Two days later was the 'Collaborative and Devised Theatre' morning recall. Same number of people (only one girl from the previous recall day) and we were led to the same room. The panel was different of course. Another opening with some exercise- fun and light hearted – like a skipping rope, which we all jumped through – easy enough – if you have a good sense of timing! I felt comfortable with this panel and had a good time with their exercises. Once warmed up we each took turns to present our ‘Two minute self-devised showing, based on one of three images that we had all been emailed.

I had never prepared such a piece before and took advice from a couple of friends accordingly. It went to plan when I presented it.

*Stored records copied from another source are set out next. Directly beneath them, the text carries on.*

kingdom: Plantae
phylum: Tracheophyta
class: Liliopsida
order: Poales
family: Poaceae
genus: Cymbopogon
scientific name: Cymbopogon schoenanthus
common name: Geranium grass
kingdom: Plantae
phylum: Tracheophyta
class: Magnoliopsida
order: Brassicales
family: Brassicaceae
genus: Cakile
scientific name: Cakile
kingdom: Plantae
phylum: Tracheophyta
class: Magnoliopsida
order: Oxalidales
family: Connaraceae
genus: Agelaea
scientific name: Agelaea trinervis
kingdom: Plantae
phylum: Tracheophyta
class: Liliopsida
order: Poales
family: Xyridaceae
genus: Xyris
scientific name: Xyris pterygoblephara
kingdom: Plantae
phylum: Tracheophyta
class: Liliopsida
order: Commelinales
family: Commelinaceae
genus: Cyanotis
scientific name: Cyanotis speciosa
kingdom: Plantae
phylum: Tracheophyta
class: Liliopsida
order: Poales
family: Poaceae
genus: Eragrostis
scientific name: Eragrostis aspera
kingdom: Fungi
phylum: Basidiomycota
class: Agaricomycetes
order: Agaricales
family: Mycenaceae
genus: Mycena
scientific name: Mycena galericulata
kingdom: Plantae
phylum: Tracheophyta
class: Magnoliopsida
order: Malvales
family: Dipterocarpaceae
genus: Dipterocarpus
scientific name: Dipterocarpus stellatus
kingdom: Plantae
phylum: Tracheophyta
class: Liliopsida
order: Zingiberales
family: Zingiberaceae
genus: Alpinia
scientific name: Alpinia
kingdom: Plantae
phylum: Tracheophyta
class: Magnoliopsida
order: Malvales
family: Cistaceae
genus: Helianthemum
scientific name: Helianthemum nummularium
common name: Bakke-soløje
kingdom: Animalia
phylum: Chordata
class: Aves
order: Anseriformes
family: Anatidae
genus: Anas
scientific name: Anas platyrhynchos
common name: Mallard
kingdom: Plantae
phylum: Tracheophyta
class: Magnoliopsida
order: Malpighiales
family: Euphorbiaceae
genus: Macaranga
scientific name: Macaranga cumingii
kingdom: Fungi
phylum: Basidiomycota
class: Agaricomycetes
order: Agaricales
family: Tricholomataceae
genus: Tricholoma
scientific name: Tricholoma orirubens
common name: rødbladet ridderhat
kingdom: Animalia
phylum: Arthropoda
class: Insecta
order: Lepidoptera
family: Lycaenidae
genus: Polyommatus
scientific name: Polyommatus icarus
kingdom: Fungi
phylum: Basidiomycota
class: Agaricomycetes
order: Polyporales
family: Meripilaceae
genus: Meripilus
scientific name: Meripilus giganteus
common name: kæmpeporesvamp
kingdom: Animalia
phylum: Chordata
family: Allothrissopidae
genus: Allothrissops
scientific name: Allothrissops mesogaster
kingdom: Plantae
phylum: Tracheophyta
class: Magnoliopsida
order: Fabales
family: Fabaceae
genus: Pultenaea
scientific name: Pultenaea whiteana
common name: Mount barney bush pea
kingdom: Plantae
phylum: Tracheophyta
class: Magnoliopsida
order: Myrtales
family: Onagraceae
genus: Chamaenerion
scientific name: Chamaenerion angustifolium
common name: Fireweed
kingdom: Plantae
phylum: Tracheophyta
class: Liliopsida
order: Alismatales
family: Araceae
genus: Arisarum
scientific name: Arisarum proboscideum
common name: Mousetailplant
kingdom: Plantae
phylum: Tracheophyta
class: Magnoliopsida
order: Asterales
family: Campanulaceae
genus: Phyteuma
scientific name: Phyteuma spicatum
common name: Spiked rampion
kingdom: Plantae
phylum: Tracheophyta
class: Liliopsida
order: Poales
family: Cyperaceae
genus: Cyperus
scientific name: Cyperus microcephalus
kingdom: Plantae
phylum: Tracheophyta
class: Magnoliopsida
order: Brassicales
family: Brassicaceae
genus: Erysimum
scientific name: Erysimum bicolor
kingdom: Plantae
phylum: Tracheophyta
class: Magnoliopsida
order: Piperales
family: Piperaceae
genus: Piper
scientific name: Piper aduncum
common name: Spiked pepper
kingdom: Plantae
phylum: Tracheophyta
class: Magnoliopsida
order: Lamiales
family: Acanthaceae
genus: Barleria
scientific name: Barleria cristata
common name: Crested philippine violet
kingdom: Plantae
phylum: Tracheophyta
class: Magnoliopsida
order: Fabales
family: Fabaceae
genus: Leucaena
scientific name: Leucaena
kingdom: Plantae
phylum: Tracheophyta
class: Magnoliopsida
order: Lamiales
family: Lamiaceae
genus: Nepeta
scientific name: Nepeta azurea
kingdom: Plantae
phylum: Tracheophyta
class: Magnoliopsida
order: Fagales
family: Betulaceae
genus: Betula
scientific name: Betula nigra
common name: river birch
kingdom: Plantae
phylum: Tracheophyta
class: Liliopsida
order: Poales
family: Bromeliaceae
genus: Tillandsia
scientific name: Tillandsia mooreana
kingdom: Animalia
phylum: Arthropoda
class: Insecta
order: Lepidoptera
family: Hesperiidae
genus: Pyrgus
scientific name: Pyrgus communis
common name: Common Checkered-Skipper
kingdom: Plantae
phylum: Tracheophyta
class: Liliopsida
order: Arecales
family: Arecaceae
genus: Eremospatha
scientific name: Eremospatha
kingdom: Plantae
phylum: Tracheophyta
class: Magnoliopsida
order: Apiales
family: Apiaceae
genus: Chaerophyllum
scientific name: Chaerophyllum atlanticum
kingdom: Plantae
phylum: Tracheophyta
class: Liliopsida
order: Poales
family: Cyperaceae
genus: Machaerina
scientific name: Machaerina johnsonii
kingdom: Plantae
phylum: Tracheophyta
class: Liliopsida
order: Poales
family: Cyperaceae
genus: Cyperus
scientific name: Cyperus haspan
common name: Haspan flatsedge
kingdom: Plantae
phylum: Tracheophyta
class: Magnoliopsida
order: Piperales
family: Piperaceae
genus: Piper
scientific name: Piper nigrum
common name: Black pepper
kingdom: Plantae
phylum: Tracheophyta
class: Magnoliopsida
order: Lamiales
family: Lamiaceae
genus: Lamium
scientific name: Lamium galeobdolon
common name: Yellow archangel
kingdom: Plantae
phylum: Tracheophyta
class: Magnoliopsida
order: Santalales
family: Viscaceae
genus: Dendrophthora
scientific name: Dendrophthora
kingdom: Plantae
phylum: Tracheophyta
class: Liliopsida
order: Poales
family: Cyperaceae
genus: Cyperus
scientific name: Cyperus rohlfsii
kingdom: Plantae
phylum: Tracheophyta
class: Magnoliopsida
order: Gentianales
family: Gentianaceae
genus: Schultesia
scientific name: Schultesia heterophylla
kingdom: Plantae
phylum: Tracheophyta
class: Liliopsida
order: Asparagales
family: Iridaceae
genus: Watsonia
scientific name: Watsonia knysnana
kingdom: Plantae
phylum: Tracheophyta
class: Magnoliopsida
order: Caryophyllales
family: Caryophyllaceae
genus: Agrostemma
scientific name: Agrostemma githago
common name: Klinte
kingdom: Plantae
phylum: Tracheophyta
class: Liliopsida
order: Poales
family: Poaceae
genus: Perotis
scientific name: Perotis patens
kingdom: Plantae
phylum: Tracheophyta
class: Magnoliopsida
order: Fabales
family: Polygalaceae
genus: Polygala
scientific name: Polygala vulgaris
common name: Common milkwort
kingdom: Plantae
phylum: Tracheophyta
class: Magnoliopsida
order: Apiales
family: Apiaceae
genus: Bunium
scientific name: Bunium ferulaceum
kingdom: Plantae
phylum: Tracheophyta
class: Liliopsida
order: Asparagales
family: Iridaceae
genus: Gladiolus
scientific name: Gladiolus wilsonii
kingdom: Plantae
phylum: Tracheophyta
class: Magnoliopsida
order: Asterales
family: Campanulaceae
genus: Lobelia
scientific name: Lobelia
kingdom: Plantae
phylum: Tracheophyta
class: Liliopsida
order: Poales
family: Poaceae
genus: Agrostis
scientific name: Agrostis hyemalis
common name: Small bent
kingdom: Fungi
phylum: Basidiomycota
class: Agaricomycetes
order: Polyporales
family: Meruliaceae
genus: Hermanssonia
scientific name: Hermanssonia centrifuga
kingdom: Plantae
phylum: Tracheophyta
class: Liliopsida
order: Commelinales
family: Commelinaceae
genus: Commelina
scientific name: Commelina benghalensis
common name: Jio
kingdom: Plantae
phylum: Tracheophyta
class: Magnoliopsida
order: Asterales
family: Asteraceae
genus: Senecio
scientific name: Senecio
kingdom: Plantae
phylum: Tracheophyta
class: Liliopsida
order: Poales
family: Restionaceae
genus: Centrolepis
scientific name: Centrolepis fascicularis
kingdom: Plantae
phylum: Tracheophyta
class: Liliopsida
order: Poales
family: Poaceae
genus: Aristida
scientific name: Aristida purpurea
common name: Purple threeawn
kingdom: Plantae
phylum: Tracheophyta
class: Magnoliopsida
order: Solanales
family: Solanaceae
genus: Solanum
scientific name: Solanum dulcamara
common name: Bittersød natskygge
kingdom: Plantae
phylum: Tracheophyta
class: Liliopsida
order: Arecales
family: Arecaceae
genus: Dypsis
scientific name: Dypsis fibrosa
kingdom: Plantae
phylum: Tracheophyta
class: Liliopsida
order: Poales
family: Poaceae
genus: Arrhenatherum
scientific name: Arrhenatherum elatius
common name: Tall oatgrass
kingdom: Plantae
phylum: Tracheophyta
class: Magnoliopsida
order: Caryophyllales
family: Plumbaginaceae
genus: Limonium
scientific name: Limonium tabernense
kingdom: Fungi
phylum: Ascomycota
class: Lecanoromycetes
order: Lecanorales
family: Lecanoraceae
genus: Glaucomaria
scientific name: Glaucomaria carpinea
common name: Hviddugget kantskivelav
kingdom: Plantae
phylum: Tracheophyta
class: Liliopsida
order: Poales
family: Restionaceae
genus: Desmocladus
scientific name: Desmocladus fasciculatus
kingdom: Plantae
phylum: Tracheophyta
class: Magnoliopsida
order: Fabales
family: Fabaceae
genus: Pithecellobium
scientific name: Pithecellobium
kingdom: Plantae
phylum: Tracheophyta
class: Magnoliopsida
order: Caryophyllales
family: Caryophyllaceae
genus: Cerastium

The brief was as follows: ; ‘You are encouraged to use movement and voice and to work in a dynamic and expressive way. Use this exercise to introduce us to your individual creative choices – we want to see how you express yourself through your work.’

The pieces were wonderfully creative and varied – it was great to see the talent on show and the unusual responses that people had made to such a task. Afterwards we were individually called in to show the panel some speech work and present a review of a play – either spoken or written. Overall I felt that the audition went well.

The results:  a week or so later I got news that I was not going to be offered a place for either strand. This was disappointing as I sensed that I had come far to get to those final stages. I wrote requesting feedback and got these following responses.

For Acting for Stage and Screen:

 It was generally felt that your work was interesting, and you were discussed at length. In the end the panel were concerned about your tendency to perform the moment rather than experiencing it - a slightly presentational quality which we felt would be difficult to shift. Actor training is a lot about returning to basics, and much of what we look for in audition is 'heart', vulnerability and the willingness to work from self, rather than something polished or well-presented. We also look for clear ability to shift through directorial notes, and to be prepared to throw everything away and start again.

And for Collaborative and Devised:

You did some lovely work in the audition. We like more mature applicants and felt that you were well prepared. Your devised piece was well constructed and you made bold and appropriate choices. The panel felt you had had good focus and really worked from the painting. However, physically you seem a bit tense and locked and this doesn't help your expressive ability. In the improvisation work you were open but we noted a tendency to force rather than letting things arrive - so you were externally engaged physically but weren't connecting the inner feelings with the outer expression. Your pieces were well prepared but were a little rigid / fixed. You didn't demonstrate a great ability to shift and we questioned your ability to access vulnerability. This goes back to the question of emotional truth - which wasn't really accessed in your work. Sometimes when a candidate has had a certain amount of training or experience elsewhere their work can become a little rigid and a panel will question whether you can benefit from further training or whether we will be able to unlock your patterns: this is what we felt in your case. In addition, you seemed more suited to the stage and screen pathway.

So…some invaluable, if a little scary feedback. I feel happy to have my flaws so concisely identified (as some were in both letters!) This allows me to have clear goals when improving my technique. Plenty of food for thought.